DATASET EXTRACT

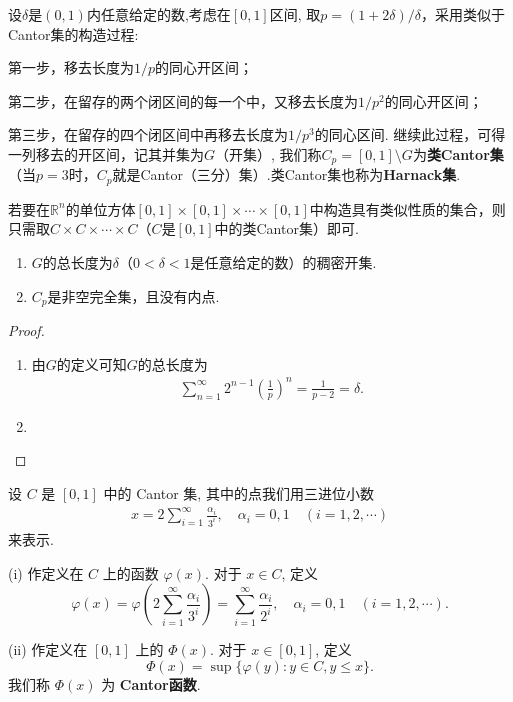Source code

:\documentclass[../../main.tex]{subfiles}
\begin{document}
\begin{definition}[类Cantor集]
设$\delta$是$(0,1)$内任意给定的数,考虑在$[0,1]$区间, 取$p=(1 + 2\delta)/\delta$，采用类似于Cantor集的构造过程:

第一步，移去长度为$1/p$的同心开区间；

第二步，在留存的两个闭区间的每一个中，又移去长度为$1/p^2$的同心开区间；

第三步，在留存的四个闭区间中再移去长度为$1/p^3$的同心区间. 继续此过程，可得一列移去的开区间，记其并集为$G$（开集）,
我们称$C_p=[0,1]\setminus G$为\textbf{类Cantor集}（当$p = 3$时，$C_p$就是Cantor（三分）集）.类Cantor集也称为\textbf{Harnack集}. 
\end{definition}
\begin{remark}
若要在$\mathbb{R}^n$的单位方体$[0,1]\times[0,1]\times\cdots\times[0,1]$中构造具有类似性质的集合，则只需取$C\times C\times\cdots\times C$（$C$是$[0,1]$中的类Cantor集）即可.
\end{remark}

\begin{theorem}[类Cantor集的基本性质]\label{theorem:类Cantor集的基本性质}
\begin{enumerate}[(1)]
\item $G$的总长度为$\delta$（$0<\delta<1$是任意给定的数）的稠密开集.

\item $C_p$是非空完全集，且没有内点.
\end{enumerate}
\end{theorem}
\begin{proof}
\begin{enumerate}[(1)]
\item 由$G$的定义可知$G$的总长度为
\begin{align*}
\sum_{n = 1}^{\infty}2^{n - 1}\left(\frac{1}{p}\right)^n=\frac{1}{p - 2}=\delta.
\end{align*}

\item 
\end{enumerate}

\end{proof}

\begin{definition}[Cantor函数]\label{definition:Cantor函数}
设 \(C\) 是 \([0,1]\) 中的 Cantor 集, 其中的点我们用三进位小数
\begin{align*}
x = 2\sum_{i = 1}^{\infty}\frac{\alpha_i}{3^i}, \quad \alpha_i = 0,1 \quad (i = 1,2,\cdots)
\end{align*}
来表示.

(i) 作定义在 \(C\) 上的函数 \(\varphi(x)\). 对于 \(x \in C\), 定义
\[
\varphi(x)=\varphi\left(2\sum_{i = 1}^{\infty}\frac{\alpha_i}{3^i}\right)=\sum_{i = 1}^{\infty}\frac{\alpha_i}{2^i}, \quad \alpha_i = 0,1 \quad (i = 1,2,\cdots).
\]

(ii) 作定义在 \([0,1]\) 上的 \(\varPhi(x)\). 对于 \(x \in [0,1]\), 定义
\[
\varPhi(x)=\sup\{\varphi(y):y\in C,y\leqslant x\}.
\]
我们称 \(\varPhi(x)\) 为 \textbf{Cantor函数}.
\end{definition}
\end{document}
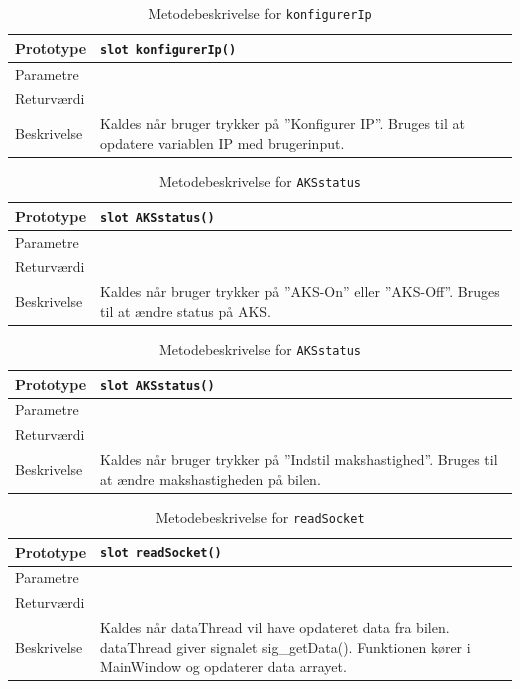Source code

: \begin{table}[H]
\begin{tabularx}{\textwidth}{| L{2.5 cm} | Z |} \hline
Prototype & \texttt{slot konfigurerIp()} \\\hline
Parametre &   \\\hline
Returværdi &  \\\hline
Beskrivelse & Kaldes når bruger trykker på ''Konfigurer IP''. Bruges til at opdatere variablen IP med brugerinput. \\\hline
\end{tabularx}
\caption{Metodebeskrivelse for \texttt{konfigurerIp}}
\label{table:met_konfigurerIp}
\end{table}

\begin{table}[H]
\begin{tabularx}{\textwidth}{| L{2.5 cm} | Z |} \hline
Prototype & \texttt{slot AKSstatus()} \\\hline
Parametre &   \\\hline
Returværdi &  \\\hline
Beskrivelse & Kaldes når bruger trykker på ''AKS-On'' eller ''AKS-Off''. Bruges til at ændre status på AKS. \\\hline
\end{tabularx}
\caption{Metodebeskrivelse for \texttt{AKSstatus}}
\label{table:met_AKSstatus}
\end{table}

\begin{table}[H]
\begin{tabularx}{\textwidth}{| L{2.5 cm} | Z |} \hline
Prototype & \texttt{slot AKSstatus()} \\\hline
Parametre &   \\\hline
Returværdi &  \\\hline
Beskrivelse & Kaldes når bruger trykker på ''Indstil makshastighed''. Bruges til at ændre makshastigheden på bilen. \\\hline
\end{tabularx}
\caption{Metodebeskrivelse for \texttt{AKSstatus}}
\label{table:met_AKSstatus}
\end{table}

\begin{table}[H]
\begin{tabularx}{\textwidth}{| L{2.5 cm} | Z |} \hline
Prototype & \texttt{slot readSocket()} \\\hline
Parametre &   \\\hline
Returværdi &  \\\hline
Beskrivelse & Kaldes når dataThread vil have opdateret data fra bilen. dataThread giver signalet sig\_getData(). Funktionen kører i MainWindow og opdaterer data arrayet.\\\hline
\end{tabularx}
\caption{Metodebeskrivelse for \texttt{readSocket}}
\label{table:met_readSocket}
\end{table}


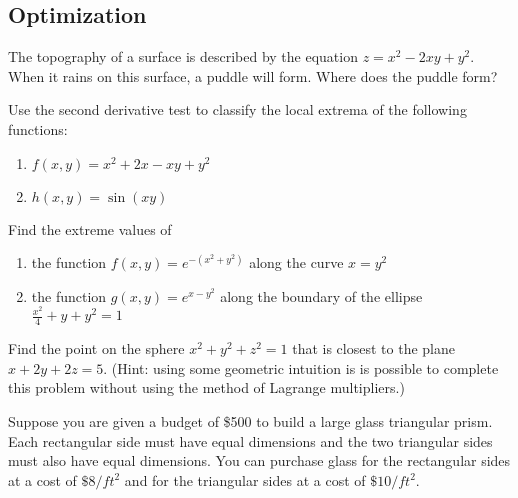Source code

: 
\newpage
\subsection{Optimization}

\BEN

\item %
The topography of a surface is described by the equation $z=x^2-2xy+y^2$. When it rains on this surface, a puddle will form. Where does the puddle form? 
\item

Use the second derivative test to classify the local extrema of the
following functions:
\begin{enumerate}
 \item $f(x,y) = x^2 + 2x - xy + y^2$
 \item $h(x,y) = \sin(xy)$
\end{enumerate}

\item

Find the extreme values of
\begin{enumerate}
 \item the function
  $f(x,y) = e^{-(x^2+y^2)}$
  along the curve $x = y^2$
 \item the function
  $g(x,y) = e^{x-y^2}$ along the boundary of the ellipse
  $\frac{x^2}{4}+y+y^2=1$
\end{enumerate}

\item

Find the point on the sphere $x^2 + y^2 + z^2 = 1$ that is closest
to the plane $x + 2y + 2z = 5$. (Hint: using some geometric intuition
is is possible to complete this problem without using the method of
Lagrange multipliers.)

\item
{}

Suppose you are given a budget of \$500 to build a large glass
triangular prism.  Each rectangular side must have equal dimensions
and the two triangular sides must also have equal dimensions.  You
can purchase glass for the rectangular sides at a cost of $\$8/ft^2$
and for the triangular sides at a cost of $\$10/ft^2$.


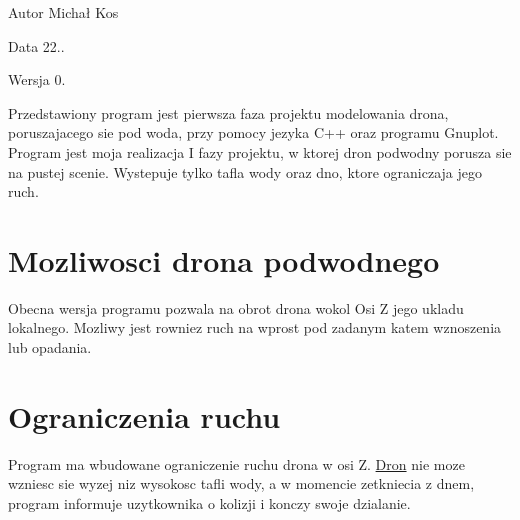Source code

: \begin{DoxyAuthor}{Autor}
Michał Kos 
\end{DoxyAuthor}
\begin{DoxyDate}{Data}
22.. 
\end{DoxyDate}
\begin{DoxyVersion}{Wersja}
0.
\end{DoxyVersion}
Przedstawiony program jest pierwsza faza projektu modelowania drona, poruszajacego sie pod woda, przy pomocy jezyka C++ oraz programu Gnuplot. Program jest moja realizacja I fazy projektu, w ktorej dron podwodny porusza sie na pustej scenie. Wystepuje tylko tafla wody oraz dno, ktore ograniczaja jego ruch.\hypertarget{index_mozliwosci-dron}{}\section{Mozliwosci drona podwodnego}\label{index_mozliwosci-dron}
Obecna wersja programu pozwala na obrot drona wokol Osi Z jego ukladu lokalnego. Mozliwy jest rowniez ruch na wprost pod zadanym katem wznoszenia lub opadania.\hypertarget{index_ograniczenia-ruchu}{}\section{Ograniczenia ruchu}\label{index_ograniczenia-ruchu}
Program ma wbudowane ograniczenie ruchu drona w osi Z. \hyperlink{class_dron}{Dron} nie moze wzniesc sie wyzej niz wysokosc tafli wody, a w momencie zetkniecia z dnem, program informuje uzytkownika o kolizji i konczy swoje dzialanie. 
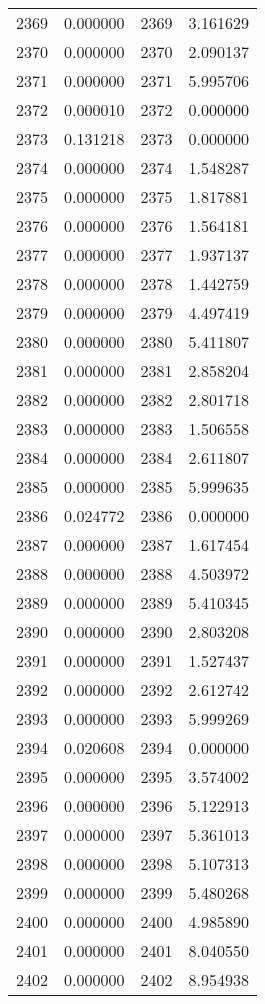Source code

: \documentclass[12pt]{article}
\begin{document}
\begin{longtable}{@{}cccc@{}}
2369 & 0.000000 & 2369 & 3.161629 \\
2370 & 0.000000 & 2370 & 2.090137 \\
2371 & 0.000000 & 2371 & 5.995706 \\
2372 & 0.000010 & 2372 & 0.000000 \\
2373 & 0.131218 & 2373 & 0.000000 \\
2374 & 0.000000 & 2374 & 1.548287 \\
2375 & 0.000000 & 2375 & 1.817881 \\
2376 & 0.000000 & 2376 & 1.564181 \\
2377 & 0.000000 & 2377 & 1.937137 \\
2378 & 0.000000 & 2378 & 1.442759 \\
2379 & 0.000000 & 2379 & 4.497419 \\
2380 & 0.000000 & 2380 & 5.411807 \\
2381 & 0.000000 & 2381 & 2.858204 \\
2382 & 0.000000 & 2382 & 2.801718 \\
2383 & 0.000000 & 2383 & 1.506558 \\
2384 & 0.000000 & 2384 & 2.611807 \\
2385 & 0.000000 & 2385 & 5.999635 \\
2386 & 0.024772 & 2386 & 0.000000 \\
2387 & 0.000000 & 2387 & 1.617454 \\
2388 & 0.000000 & 2388 & 4.503972 \\
2389 & 0.000000 & 2389 & 5.410345 \\
2390 & 0.000000 & 2390 & 2.803208 \\
2391 & 0.000000 & 2391 & 1.527437 \\
2392 & 0.000000 & 2392 & 2.612742 \\
2393 & 0.000000 & 2393 & 5.999269 \\
2394 & 0.020608 & 2394 & 0.000000 \\
2395 & 0.000000 & 2395 & 3.574002 \\
2396 & 0.000000 & 2396 & 5.122913 \\
2397 & 0.000000 & 2397 & 5.361013 \\
2398 & 0.000000 & 2398 & 5.107313 \\
2399 & 0.000000 & 2399 & 5.480268 \\
2400 & 0.000000 & 2400 & 4.985890 \\
2401 & 0.000000 & 2401 & 8.040550 \\
2402 & 0.000000 & 2402 & 8.954938 \\

\end{longtable}
\end{document}
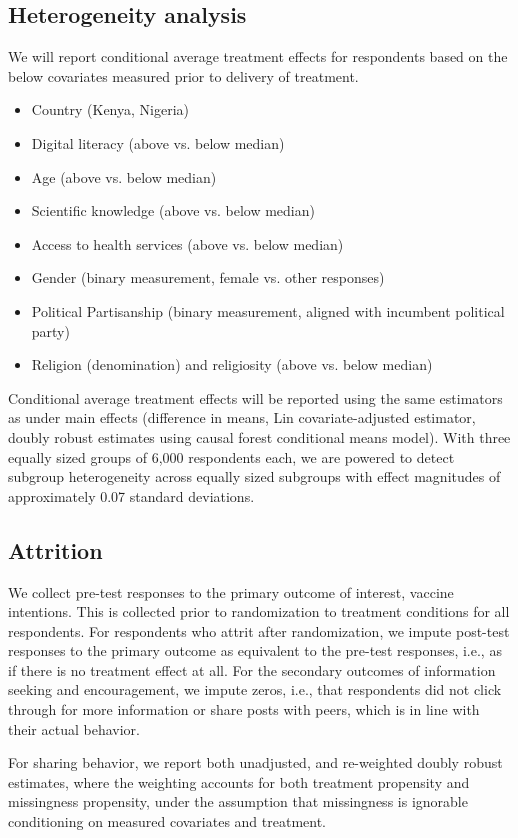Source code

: \documentclass[letterpaper, 12pt, parskip=full,DIV=10]{scrartcl}
\begin{document}
\subsection{Heterogeneity analysis}
We will report conditional average treatment effects for respondents based on the below covariates measured prior to delivery of treatment. 
\begin{itemize}[noitemsep, topsep=0pt]
\item Country (Kenya, Nigeria)
\item Digital literacy (above vs. below median)
\item Age (above vs. below median)
\item Scientific knowledge (above vs. below median)
\item Access to health services (above vs. below median)
\item Gender (binary measurement, female vs. other responses)
\item Political Partisanship (binary measurement, aligned with incumbent political party)
\item Religion (denomination) and religiosity (above vs. below median)
\end{itemize}

Conditional average treatment effects will be reported using the same estimators as under main effects (difference in means, Lin covariate-adjusted estimator, doubly robust estimates using causal forest conditional means model). With three equally sized groups of 6,000 respondents each, we are powered to detect subgroup heterogeneity across equally sized subgroups with effect magnitudes of approximately 0.07 standard deviations. 

\subsection{Attrition}
We collect pre-test responses to the primary outcome of interest, vaccine intentions. This is collected prior to randomization to treatment conditions for all respondents. For respondents who attrit after randomization, we impute post-test responses to the primary outcome as equivalent to the pre-test responses, i.e., as if there is no treatment effect at all. For the secondary outcomes of information seeking and encouragement, we impute zeros, i.e., that respondents did not click through for more information or share posts with peers, which is in line with their actual behavior. 

For sharing behavior, we report both unadjusted, and re-weighted doubly robust estimates, where the weighting accounts for both treatment propensity and missingness propensity, under the assumption that missingness is ignorable conditioning on measured covariates and treatment. 
\end{document}

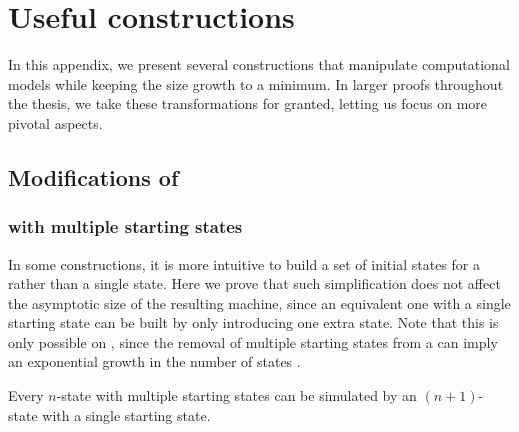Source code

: \chapter{Useful constructions}
In this appendix, we present several constructions that manipulate computational models while keeping the size growth to a minimum.
In larger proofs throughout the thesis, we take these transformations for granted, letting us focus on more pivotal aspects.



\section{Modifications of \texorpdfstring{\ONFAs}{1NFAs}}


\subsection{\texorpdfstring{\ONFAs}{1NFAs} with multiple starting states}
In some constructions, it is more intuitive to build a set of initial states for a \ONFA rather than a single state.
Here we prove that such simplification does not affect the asymptotic size of the resulting machine, since an equivalent one with a single starting state can be built by only introducing one extra state.
Note that this is only possible on \ONFAs, since the removal of multiple starting states from a \ODFA can imply an exponential growth in the number of states \cite{HolSal+01}.
\begin{thrm}\label{thm:mult-start-states}
	Every $n$-state \ONFA with multiple starting states can be simulated by an $(n+1)$-state \ONFA with a single starting state.
\end{thrm}
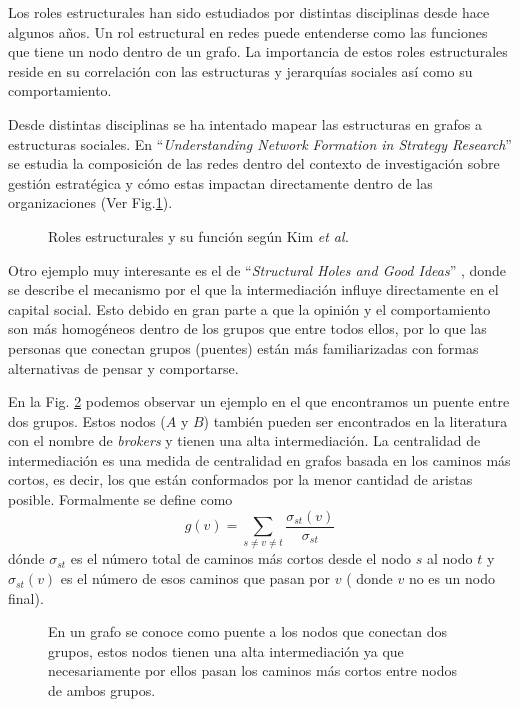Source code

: Los roles estructurales han sido estudiados por distintas disciplinas desde hace algunos años. Un rol estructural en redes puede entenderse como las funciones que tiene un nodo dentro de un grafo. La importancia de estos roles estructurales reside en su correlación con las estructuras y jerarquías sociales así como su comportamiento. 

Desde distintas disciplinas se ha intentado mapear las estructuras en grafos a estructuras sociales. En \enquote{\textit{Understanding Network Formation in Strategy Research}} \cite{rose_kim_understanding_2016} se estudia la composición de las redes dentro del contexto de investigación sobre gestión estratégica y cómo estas impactan directamente dentro de las organizaciones (Ver Fig.\ref{fig:rosekim}).

 \begin{figure}[htbp]
   \centering
   
    \caption{Roles estructurales y su función según Kim \textit{et al.} \cite{rose_kim_understanding_2016}} %
    \label{fig:rosekim}
\end{figure}

Otro ejemplo muy interesante es el de \enquote{\textit{Structural Holes and Good Ideas}} \cite{burt_structural_2004}, donde se describe el mecanismo por el que la intermediación influye directamente en el capital social. Esto debido en gran parte a que la opinión y el comportamiento son más homogéneos dentro de los grupos que entre todos ellos, por lo que las personas que conectan grupos (puentes) están más familiarizadas con formas alternativas de pensar y comportarse. 

En la Fig. \ref{fig:broker} podemos observar un ejemplo en el que encontramos un puente entre dos grupos.  Estos nodos ($A$ y $B$) también pueden ser encontrados en la literatura con el nombre de \textit{brokers} y tienen una alta intermediación. La centralidad de intermediación es una medida de centralidad en grafos basada en los caminos más cortos, es decir, los que están conformados por la menor cantidad de aristas posible. Formalmente se define como $$g(v)=\sum _{{s\neq v\neq t}}{\frac{\sigma _{{st}}(v)}{\sigma _{{st}}}}$$ dónde $\sigma_{st}$ es el número total de caminos más cortos desde el nodo $s$ al nodo $t$ y
$\sigma_{st}(v)$ es el número de esos caminos que pasan por $v$ ( donde $v$ no es un nodo final).

 \begin{figure}[htbp]
   \centering
   
    \caption{En un grafo se conoce como puente a los nodos que conectan dos grupos, estos nodos tienen una alta intermediación ya que necesariamente por ellos pasan los caminos más cortos entre nodos de ambos grupos.}
    \label{fig:broker}
\end{figure}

YOUR INSTRUCTIONS
Among the lines above, find those with the word "bilen" and list them.

EXERCISE RESULT
Beskrivelse & Kaldes når bruger trykker på ''Indstil makshastighed''. Bruges til at ændre makshastigheden på bilen. \\\hline
Beskrivelse & Kaldes når dataThread vil have opdateret data fra bilen. dataThread giver signalet sig\_getData(). Funktionen kører i MainWindow og opdaterer data arrayet.\\\hline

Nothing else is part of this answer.